# PROBLEM STATEMENT:
Copy each line of the listing where the word "center" can be found.

# DATASET CONTENT:

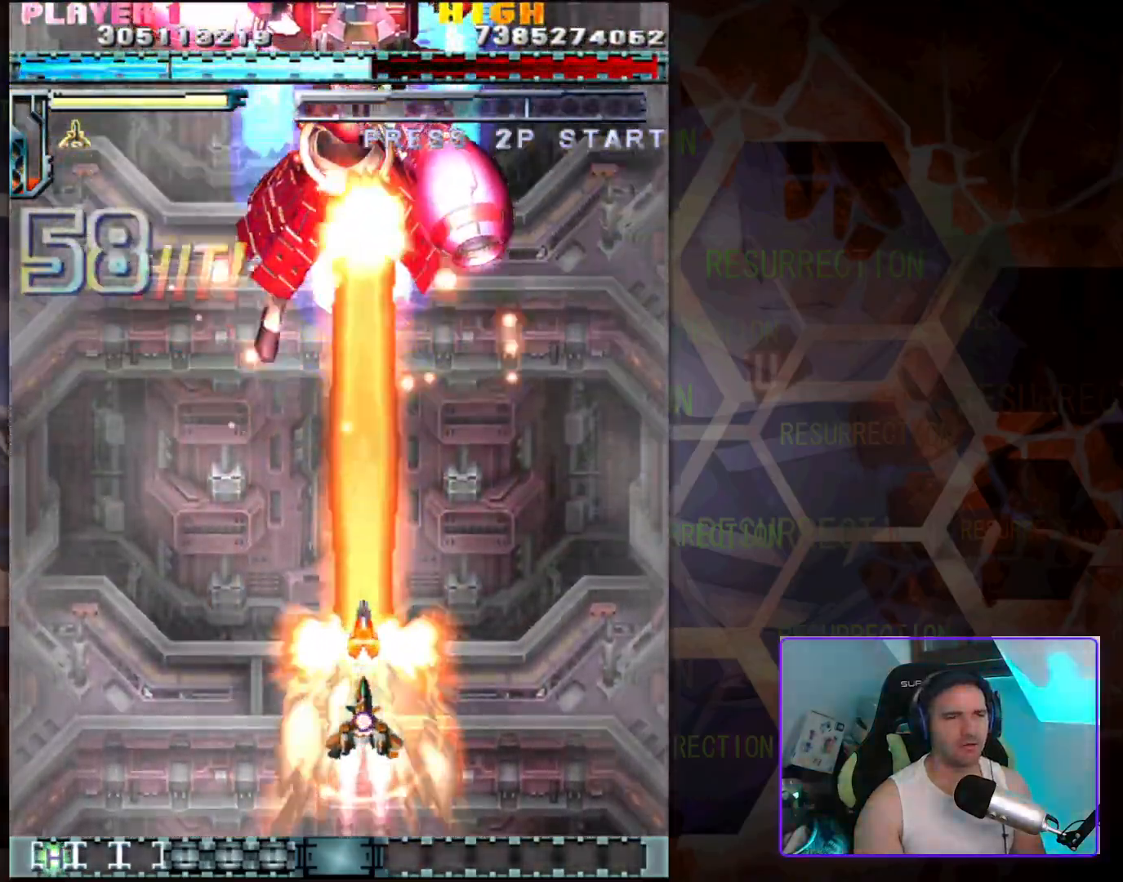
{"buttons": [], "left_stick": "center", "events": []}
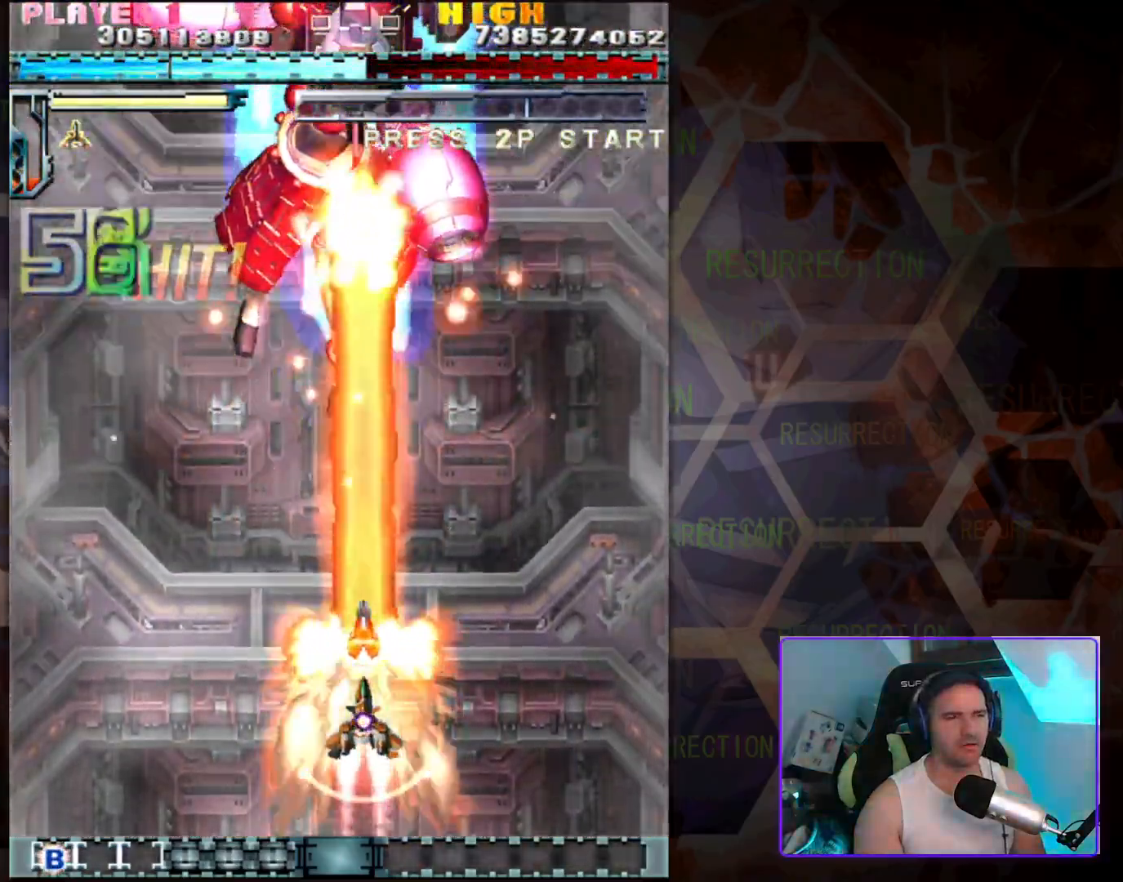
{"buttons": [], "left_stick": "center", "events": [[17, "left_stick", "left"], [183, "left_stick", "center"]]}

--

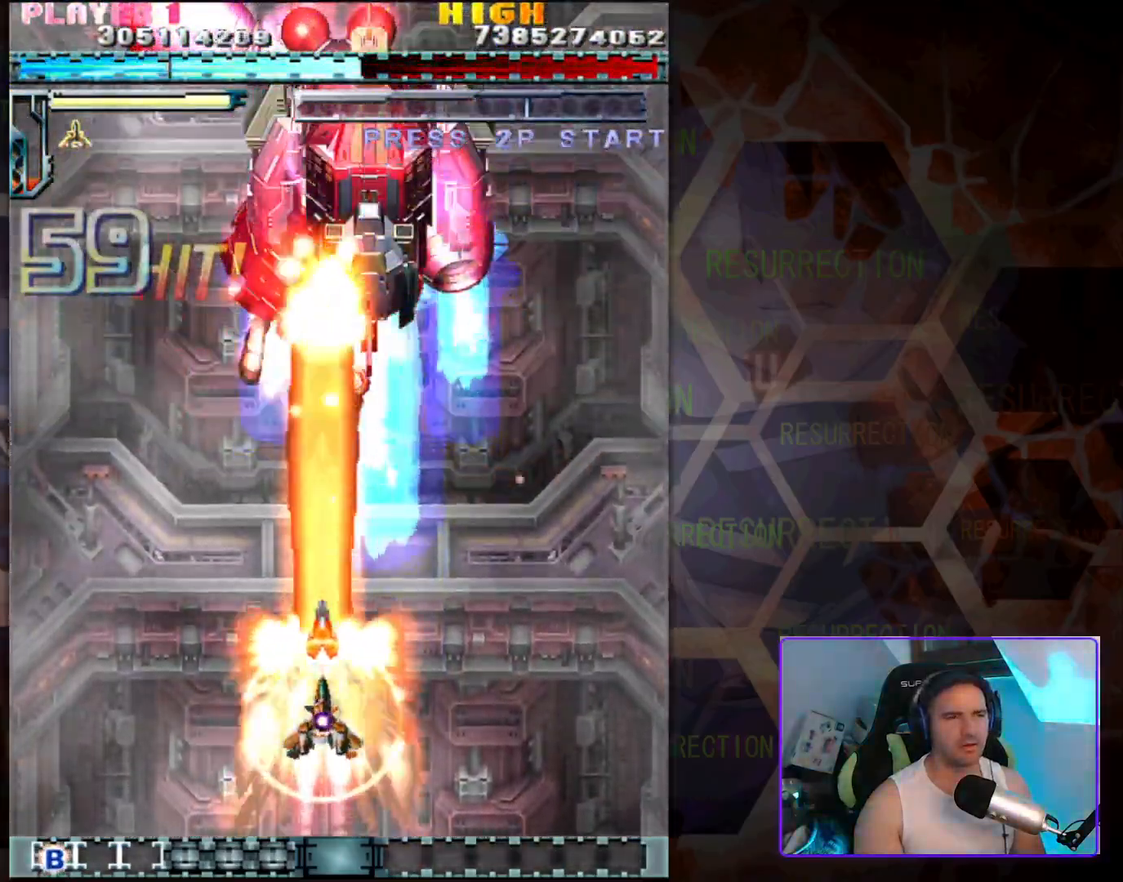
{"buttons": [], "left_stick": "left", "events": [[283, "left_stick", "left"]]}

...

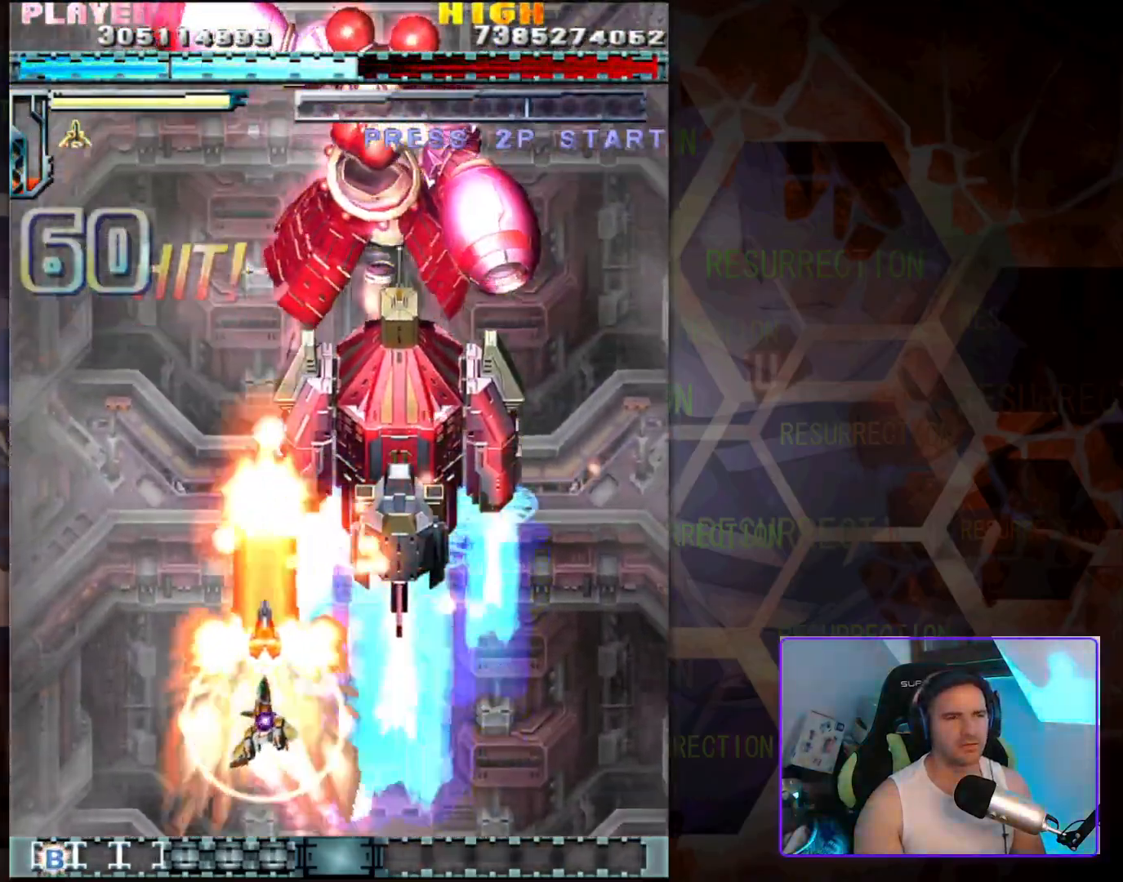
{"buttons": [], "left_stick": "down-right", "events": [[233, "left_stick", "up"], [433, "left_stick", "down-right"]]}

# SOLUTION:
{"buttons": [], "left_stick": "center", "events": []}
{"buttons": [], "left_stick": "center", "events": [[17, "left_stick", "left"], [183, "left_stick", "center"]]}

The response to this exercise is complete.